Berkshire Hathaway Inc. (NYSE: BRK-B) shares rose slightly on Thursday, closing at $472.84, a 0.2% gain on the day.
The modest uptick came just ahead of the company’s anticipated second-quarter earnings report, released on Saturday, August 2. After-hours trading saw a slight dip, with the stock down 0.07% to $472.50, reflecting cautious investor sentiment as markets await clarity on the impact of key investment decisions.
The performance follows a volatile day marked by muted investor action and a tight trading range between $470.62 and $475.96. Despite turbulence in individual holdings like Kraft Heinz, overall market confidence in Warren Buffett’s conglomerate remains intact.

Kraft Heinz Writedown Looms Over Earnings
A central concern heading into Berkshire’s earnings release is the recent $3.76 billion after-tax writedown on its 27.4% stake in Kraft Heinz. The adjustment came after Kraft Heinz announced it was exploring strategic alternatives in response to ongoing underperformance.
Berkshire had been holding the food company at above-market value on its books. However, with economic headwinds and strategic uncertainty, Buffett’s team classified the valuation gap as “other-than-temporary,” triggering the writedown.
This marks the second major hit Berkshire has taken on Kraft Heinz, following a $3 billion write-down in 2019. Buffett had previously acknowledged overpaying in the 2015 merger that created the current company.
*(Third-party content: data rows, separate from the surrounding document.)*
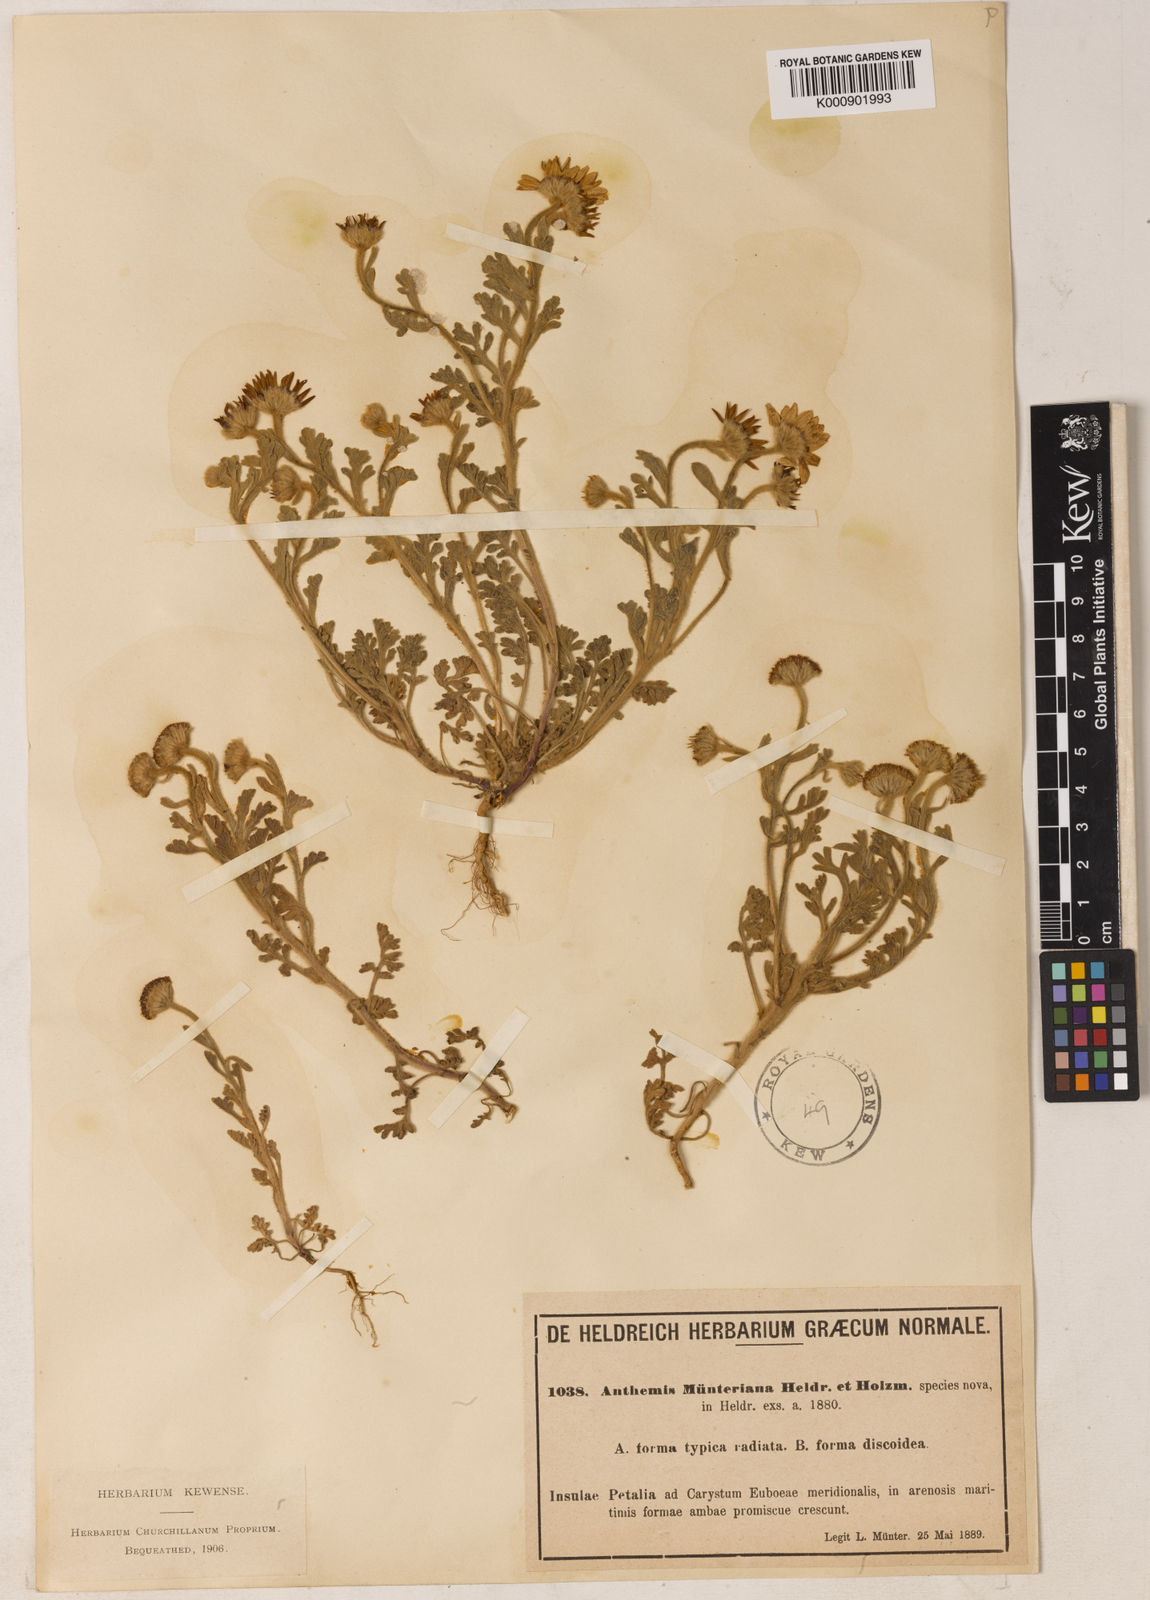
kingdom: Plantae
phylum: Tracheophyta
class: Magnoliopsida
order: Asterales
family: Asteraceae
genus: Anthemis
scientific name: Anthemis tomentosa
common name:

The repeated markdowns cast a shadow over one of Berkshire’s most high-profile consumer goods bets.
Berkshire’s Market Strategy Stays Cautious
Beyond Kraft Heinz, Berkshire continues to signal caution about overall market conditions. The company ended the quarter with a near-record $344.1 billion in cash, highlighting its reluctance to aggressively deploy capital.
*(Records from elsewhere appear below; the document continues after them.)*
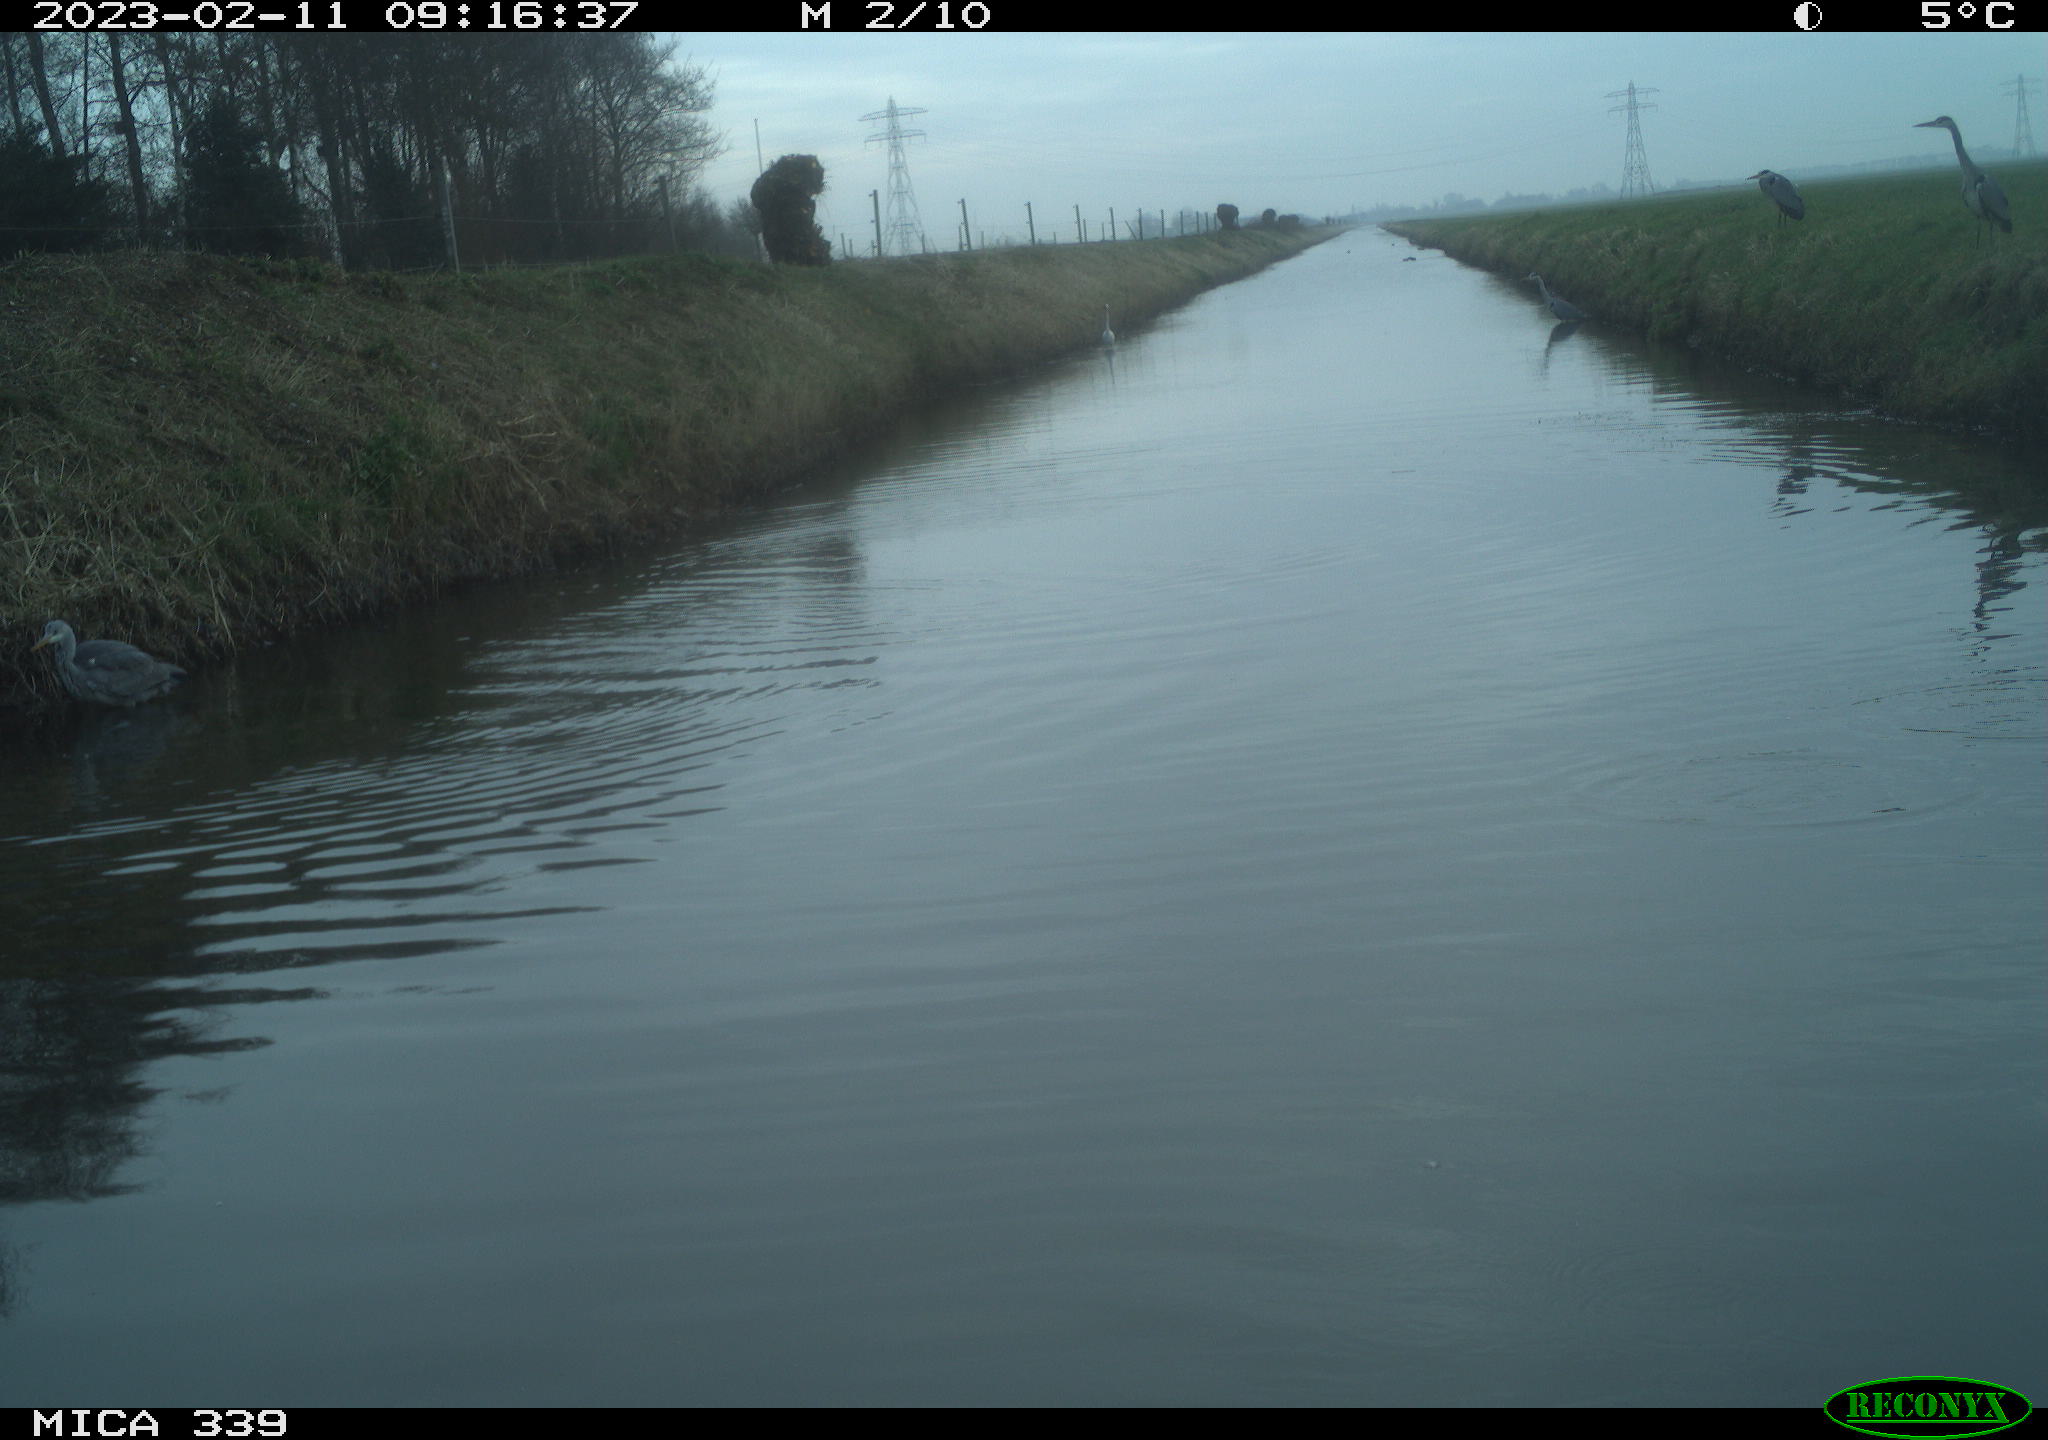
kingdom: Animalia
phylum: Chordata
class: Aves
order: Suliformes
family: Phalacrocoracidae
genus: Phalacrocorax
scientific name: Phalacrocorax carbo
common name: Great cormorant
This aligns with an 11-quarter streak of selling more stocks than buying. In fact, Berkshire hasn’t repurchased any of its own stock since May 2024, suggesting that Buffett and his lieutenants see few attractive opportunities at current valuations.
Despite holding a 28.1% stake in Occidental Petroleum that is valued $5.3 billion above fair value, Berkshire declined to record a writedown, citing confidence in the oil giant’s long-term outlook, a stark contrast to the handling of Kraft Heinz.
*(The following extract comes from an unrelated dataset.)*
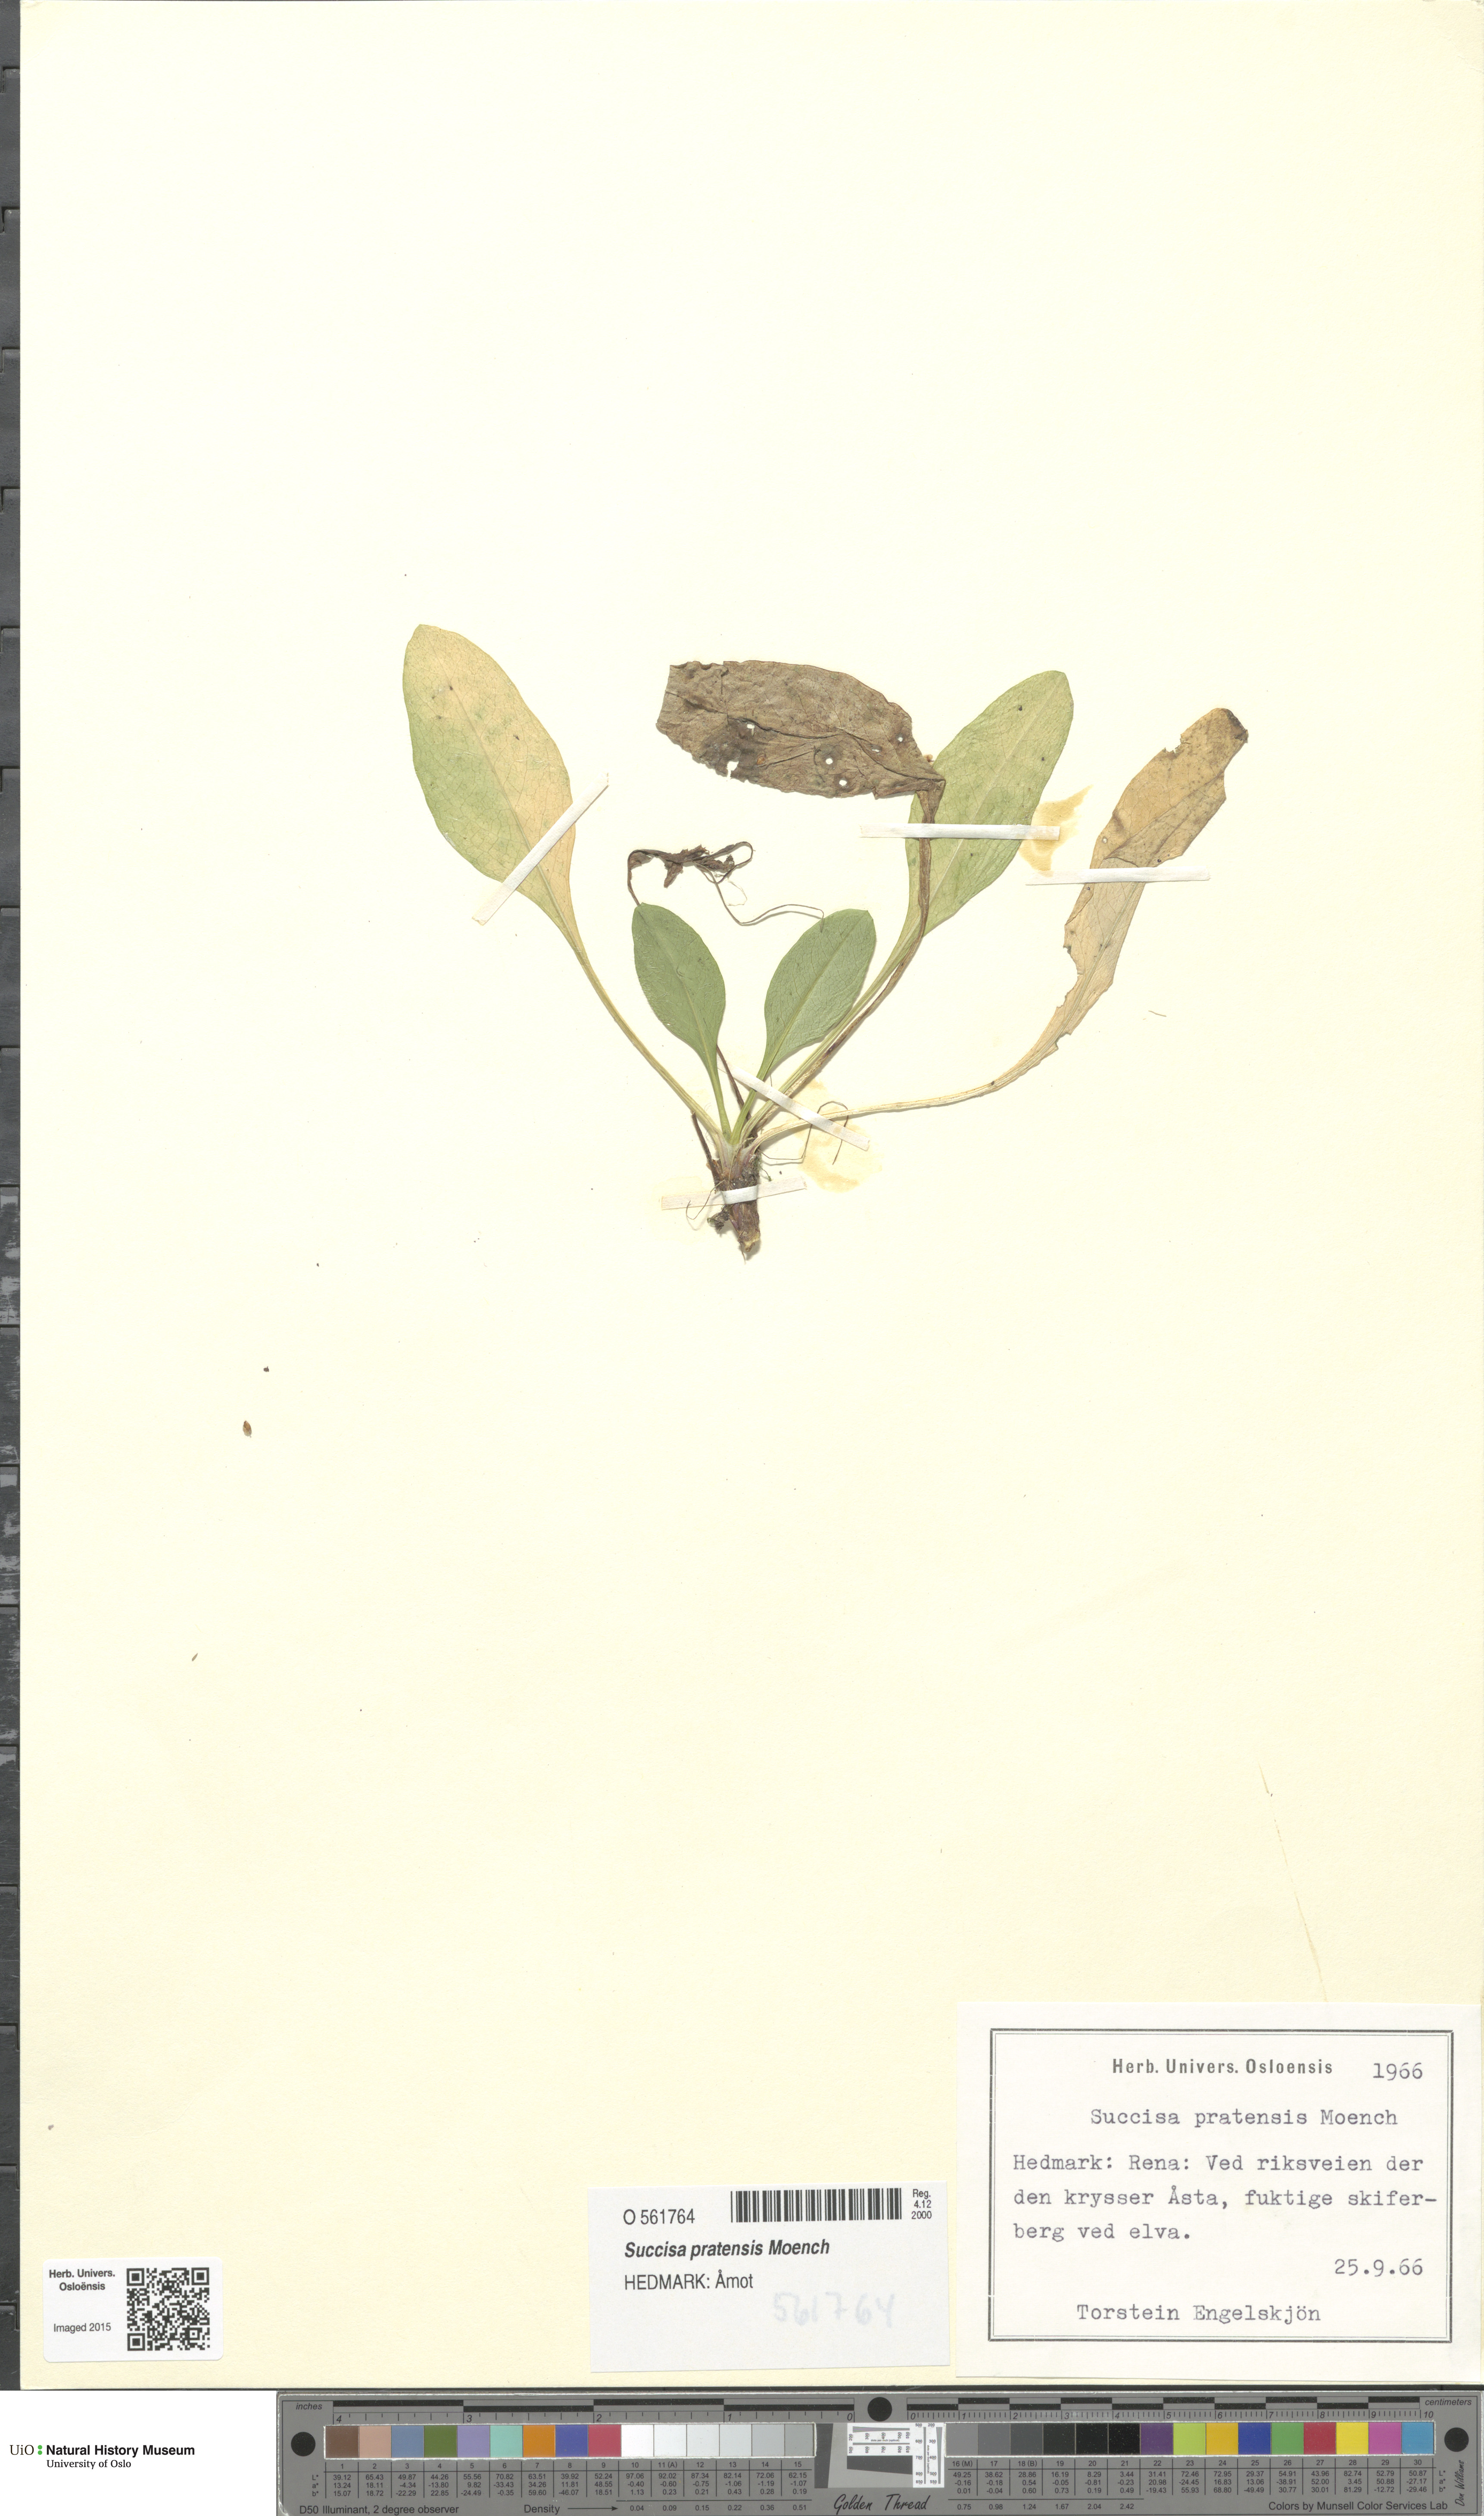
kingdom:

$BRK Berkshire Hathaway Q2 FY25.
• Net profit $12.5B.
• Operating margin 14% (flat Y/Y).
• Large write-down of $KHC $3.8B.
• Investment gains (unrealized) $6.4B.
• Cash and short-term securities $344B. pic.twitter.com/4vfJ3J8fWc— App Economy Insights (@EconomyApp) August 2, 2025
Investors Eye Buffett’s Broader Strategy
As Berkshire Hathaway prepares to report earnings, shareholders and analysts alike are looking for deeper insights into Buffett’s long-term strategy in today’s uncertain climate.
Operating income for the previous quarter fell 4% year-over-year to $11.16 billion, while net income plunged 59% to $12.37 billion largely due to lower investment gains and the Kraft Heinz writedown.
Buffett has long advised investors to ignore short-term gains and losses tied to stock price fluctuations in long-held investments. But with the market reacting more sensitively than ever, Berkshire’s report could carry broader implications for investor confidence in mega-conglomerates during economic shifts.